La première phase du Réseau ferroviaire rapide (RFR) du Grand Tunis, conçue pour transporter jusqu’à 600.000 voyageurs par jour et désengorger la circulation, s’est transformée en un cas d’école des difficultés de gouvernance des grands projets, selon une évaluation de l’Institut arabe des chefs d’entreprise (IACE).

Le rapport pointe un manque de coordination entre la Société du RFR, chargée de la réalisation, et la SNCFT, exploitant du réseau, à l’origine de nombreux blocages techniques et administratifs.

D’un coût de 1,217 milliard de dinars, financé à 40 % par l’État et à 60 % par des prêts et appuis européens, le projet accuse près de 10 ans de retard.

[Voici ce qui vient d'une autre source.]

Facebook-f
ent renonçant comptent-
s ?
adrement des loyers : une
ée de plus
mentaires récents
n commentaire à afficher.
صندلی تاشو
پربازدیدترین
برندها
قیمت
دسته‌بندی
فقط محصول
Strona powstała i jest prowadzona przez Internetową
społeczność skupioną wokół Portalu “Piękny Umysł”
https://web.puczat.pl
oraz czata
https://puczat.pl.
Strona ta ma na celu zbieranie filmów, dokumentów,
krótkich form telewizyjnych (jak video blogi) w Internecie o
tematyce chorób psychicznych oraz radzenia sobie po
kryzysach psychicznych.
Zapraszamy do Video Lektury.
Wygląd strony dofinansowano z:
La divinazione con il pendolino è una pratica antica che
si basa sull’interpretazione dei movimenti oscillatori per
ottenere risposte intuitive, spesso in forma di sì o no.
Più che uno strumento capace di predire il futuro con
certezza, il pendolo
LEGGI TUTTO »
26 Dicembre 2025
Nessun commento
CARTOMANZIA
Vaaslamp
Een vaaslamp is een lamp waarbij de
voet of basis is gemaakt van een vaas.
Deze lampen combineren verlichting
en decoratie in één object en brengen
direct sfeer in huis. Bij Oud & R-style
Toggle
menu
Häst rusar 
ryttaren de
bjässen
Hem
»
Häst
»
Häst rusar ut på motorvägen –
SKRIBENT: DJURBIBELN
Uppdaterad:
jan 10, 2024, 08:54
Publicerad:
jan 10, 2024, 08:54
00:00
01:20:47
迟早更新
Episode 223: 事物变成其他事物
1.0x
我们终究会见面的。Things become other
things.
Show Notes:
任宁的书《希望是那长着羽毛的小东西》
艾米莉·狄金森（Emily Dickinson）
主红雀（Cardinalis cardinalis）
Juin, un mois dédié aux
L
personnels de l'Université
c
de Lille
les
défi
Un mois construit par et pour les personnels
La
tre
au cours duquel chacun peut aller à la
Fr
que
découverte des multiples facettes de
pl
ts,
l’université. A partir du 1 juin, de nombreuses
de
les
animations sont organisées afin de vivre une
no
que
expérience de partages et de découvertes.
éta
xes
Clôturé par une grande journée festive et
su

Selon l’IACE, ce retard engendre environ 100 millions de dinars de pertes par an, auxquels s’ajoutent 5 millions de dinars de pénalités versées au constructeur sud-coréen Hyundai Rotem, ainsi que des surcoûts liés à la dépréciation du dinar et aux pertes économiques causées par les embouteillages.

Le rapport déplore également un déficit de transparence, les dernières données financières publiées remontant à 2014, ainsi que des écarts entre les chiffres communiqués par les autorités et ceux des bailleurs de fonds.